The actions also coincide with protests and the removal of various historical
statues across the United States, spurred by the death of George Floyd.

https://www.romereports.com/en/2020/07/13/churches-burned-and-statues-of-mary-vandalized-in-catholic-churches-across-us/

And then there was the fire at the Cathedral of Saint Pierre-et Saint Paul in Nantes, France

A fire at the cathedral in the French city of Nantes is believed to
have been started deliberately, prosecutors say.
Three fires were started at the site and an investigation into suspected arson
is underway, Prosecutor Pierre Sennes said.
The blaze destroyed stained glass windows and the grand organ at
the Saint-Pierre-et-Saint-Paul cathedral, which dates from the 15th Century.

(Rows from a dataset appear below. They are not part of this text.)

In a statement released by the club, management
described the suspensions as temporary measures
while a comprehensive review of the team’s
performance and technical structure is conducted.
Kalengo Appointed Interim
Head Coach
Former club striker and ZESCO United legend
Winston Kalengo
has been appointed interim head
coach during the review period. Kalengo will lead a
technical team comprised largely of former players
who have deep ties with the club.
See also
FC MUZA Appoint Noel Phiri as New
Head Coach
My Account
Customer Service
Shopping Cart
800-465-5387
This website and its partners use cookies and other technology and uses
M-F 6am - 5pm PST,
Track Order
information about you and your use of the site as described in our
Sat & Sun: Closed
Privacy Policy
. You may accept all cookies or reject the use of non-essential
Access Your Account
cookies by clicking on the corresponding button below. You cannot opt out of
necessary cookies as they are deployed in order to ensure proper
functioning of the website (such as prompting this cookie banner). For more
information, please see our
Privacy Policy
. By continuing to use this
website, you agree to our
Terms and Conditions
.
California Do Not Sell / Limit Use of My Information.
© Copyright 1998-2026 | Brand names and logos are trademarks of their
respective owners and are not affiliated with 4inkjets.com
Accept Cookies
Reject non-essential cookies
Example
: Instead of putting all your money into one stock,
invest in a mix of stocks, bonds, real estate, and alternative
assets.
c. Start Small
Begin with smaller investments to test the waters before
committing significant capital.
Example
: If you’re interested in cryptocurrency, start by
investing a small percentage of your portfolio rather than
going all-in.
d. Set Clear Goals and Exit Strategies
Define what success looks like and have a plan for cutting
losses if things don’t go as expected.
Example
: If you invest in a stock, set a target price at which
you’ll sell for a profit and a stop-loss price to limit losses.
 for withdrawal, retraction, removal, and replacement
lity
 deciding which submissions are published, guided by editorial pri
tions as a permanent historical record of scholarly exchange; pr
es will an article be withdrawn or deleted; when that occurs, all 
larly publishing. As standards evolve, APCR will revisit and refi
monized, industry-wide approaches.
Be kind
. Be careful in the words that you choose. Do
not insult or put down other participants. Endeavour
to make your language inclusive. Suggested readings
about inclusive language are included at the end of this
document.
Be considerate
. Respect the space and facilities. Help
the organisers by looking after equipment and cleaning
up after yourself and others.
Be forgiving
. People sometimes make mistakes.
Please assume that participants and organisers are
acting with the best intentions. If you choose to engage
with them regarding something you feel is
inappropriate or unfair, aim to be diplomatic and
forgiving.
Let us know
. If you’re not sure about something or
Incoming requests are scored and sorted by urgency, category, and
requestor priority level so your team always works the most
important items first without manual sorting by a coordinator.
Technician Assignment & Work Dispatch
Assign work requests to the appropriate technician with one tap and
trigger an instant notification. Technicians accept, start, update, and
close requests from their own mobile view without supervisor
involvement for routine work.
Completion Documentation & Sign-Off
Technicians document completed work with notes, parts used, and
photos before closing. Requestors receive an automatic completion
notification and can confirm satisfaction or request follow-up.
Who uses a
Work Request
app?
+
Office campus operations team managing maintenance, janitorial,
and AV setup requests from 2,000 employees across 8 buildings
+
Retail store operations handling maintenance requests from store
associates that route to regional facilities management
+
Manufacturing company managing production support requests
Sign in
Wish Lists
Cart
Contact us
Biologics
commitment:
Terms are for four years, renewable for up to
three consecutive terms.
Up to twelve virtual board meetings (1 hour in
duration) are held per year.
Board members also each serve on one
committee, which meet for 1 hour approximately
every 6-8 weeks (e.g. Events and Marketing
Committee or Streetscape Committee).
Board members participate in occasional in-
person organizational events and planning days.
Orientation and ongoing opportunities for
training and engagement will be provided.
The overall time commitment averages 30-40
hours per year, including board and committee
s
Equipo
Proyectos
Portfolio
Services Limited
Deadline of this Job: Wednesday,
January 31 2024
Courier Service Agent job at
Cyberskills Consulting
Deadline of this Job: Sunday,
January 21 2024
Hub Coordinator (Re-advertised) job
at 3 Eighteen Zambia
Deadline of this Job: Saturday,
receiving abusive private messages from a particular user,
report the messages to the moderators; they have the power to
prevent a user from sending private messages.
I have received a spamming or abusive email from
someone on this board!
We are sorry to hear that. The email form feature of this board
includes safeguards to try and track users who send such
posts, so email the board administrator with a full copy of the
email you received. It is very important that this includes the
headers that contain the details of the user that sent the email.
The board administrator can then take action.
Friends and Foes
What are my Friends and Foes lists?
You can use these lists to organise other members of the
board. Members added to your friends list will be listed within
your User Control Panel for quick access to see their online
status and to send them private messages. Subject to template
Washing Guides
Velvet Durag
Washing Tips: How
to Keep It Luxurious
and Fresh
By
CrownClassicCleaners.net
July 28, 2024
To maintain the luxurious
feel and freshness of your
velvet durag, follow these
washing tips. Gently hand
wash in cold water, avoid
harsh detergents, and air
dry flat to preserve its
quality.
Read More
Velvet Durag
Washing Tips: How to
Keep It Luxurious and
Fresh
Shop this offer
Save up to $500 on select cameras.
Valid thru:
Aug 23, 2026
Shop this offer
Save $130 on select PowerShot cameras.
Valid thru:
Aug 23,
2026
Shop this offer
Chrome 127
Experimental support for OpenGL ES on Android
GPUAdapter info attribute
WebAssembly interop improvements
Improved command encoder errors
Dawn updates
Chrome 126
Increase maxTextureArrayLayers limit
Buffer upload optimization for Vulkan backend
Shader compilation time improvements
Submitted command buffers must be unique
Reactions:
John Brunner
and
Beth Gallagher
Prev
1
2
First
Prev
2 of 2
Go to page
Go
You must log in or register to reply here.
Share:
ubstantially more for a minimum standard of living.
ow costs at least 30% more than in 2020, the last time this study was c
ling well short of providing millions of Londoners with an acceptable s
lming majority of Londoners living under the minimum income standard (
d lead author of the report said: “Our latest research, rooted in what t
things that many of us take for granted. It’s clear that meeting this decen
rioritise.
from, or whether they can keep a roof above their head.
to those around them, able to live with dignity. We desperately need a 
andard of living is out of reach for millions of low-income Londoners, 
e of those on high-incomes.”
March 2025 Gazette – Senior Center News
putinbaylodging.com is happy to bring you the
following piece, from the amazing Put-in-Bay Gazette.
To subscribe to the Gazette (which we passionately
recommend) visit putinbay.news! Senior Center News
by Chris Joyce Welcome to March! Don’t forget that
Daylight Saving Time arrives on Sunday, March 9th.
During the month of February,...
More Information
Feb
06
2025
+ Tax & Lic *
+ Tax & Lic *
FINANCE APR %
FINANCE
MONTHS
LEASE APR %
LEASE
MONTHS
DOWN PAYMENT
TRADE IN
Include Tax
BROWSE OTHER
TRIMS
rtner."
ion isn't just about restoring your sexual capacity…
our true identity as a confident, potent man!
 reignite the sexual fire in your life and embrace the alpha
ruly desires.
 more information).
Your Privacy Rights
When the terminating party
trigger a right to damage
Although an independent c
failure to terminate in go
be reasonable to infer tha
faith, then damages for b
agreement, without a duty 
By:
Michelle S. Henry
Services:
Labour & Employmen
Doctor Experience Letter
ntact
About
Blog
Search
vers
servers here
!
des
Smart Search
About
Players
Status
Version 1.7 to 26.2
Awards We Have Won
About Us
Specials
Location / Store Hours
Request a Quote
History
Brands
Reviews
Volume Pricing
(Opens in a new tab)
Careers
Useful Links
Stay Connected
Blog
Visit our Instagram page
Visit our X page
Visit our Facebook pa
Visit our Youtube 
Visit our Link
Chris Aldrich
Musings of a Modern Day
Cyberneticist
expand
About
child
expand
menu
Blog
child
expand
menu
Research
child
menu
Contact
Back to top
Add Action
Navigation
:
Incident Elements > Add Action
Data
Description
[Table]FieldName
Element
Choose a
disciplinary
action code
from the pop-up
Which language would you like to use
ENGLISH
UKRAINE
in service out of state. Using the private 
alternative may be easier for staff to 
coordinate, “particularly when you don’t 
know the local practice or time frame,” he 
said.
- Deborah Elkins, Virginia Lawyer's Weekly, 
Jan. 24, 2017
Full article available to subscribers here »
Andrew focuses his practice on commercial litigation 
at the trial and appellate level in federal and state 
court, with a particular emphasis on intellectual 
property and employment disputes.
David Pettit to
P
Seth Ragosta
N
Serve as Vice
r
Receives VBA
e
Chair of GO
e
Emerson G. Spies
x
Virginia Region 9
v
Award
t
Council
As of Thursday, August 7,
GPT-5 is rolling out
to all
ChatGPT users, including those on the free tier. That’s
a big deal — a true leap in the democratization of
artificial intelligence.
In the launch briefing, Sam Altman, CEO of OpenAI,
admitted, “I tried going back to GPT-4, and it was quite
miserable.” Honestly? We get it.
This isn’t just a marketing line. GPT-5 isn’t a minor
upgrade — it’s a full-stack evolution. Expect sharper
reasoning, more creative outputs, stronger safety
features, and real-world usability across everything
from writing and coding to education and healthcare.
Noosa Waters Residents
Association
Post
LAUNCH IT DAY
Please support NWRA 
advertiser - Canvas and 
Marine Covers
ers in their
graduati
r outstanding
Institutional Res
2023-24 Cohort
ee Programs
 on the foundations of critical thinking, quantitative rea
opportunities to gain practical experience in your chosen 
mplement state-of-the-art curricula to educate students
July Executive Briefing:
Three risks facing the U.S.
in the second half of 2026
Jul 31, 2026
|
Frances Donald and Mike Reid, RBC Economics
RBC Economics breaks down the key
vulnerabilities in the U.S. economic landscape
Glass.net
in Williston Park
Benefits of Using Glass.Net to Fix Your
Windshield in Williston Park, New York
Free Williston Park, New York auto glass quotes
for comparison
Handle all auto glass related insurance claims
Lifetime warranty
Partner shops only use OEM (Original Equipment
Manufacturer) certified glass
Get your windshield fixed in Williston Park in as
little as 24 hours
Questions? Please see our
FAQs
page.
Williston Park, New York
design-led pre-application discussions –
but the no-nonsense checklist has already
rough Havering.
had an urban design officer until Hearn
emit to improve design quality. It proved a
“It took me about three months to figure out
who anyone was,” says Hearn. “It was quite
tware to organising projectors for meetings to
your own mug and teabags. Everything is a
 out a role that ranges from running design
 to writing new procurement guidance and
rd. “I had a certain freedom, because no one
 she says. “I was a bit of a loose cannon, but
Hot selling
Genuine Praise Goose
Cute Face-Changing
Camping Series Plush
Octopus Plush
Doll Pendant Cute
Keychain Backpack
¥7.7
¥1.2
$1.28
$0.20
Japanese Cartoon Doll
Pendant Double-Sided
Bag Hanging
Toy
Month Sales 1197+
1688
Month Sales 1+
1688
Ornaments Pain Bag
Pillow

https://www.bbc.com/news/world-europe-53455142

And so finally, it seems that someone in Washington is taking notice…
Indiana Republican Rep. Jim Banks is demanding federal authorities
at the Department of Justice (DOJ) investigate mob attacks on Christian statues
and churches in their continued purge of human history in the name of “social justice.”

“Over the last two months as Americans have seen statues of American heroes
toppled and memorials dedicated to our national memory desecrated,
those responsible for these acts have also in their sights Catholics,
statues of saints and churches,” an email from Banks’ office read Wednesday.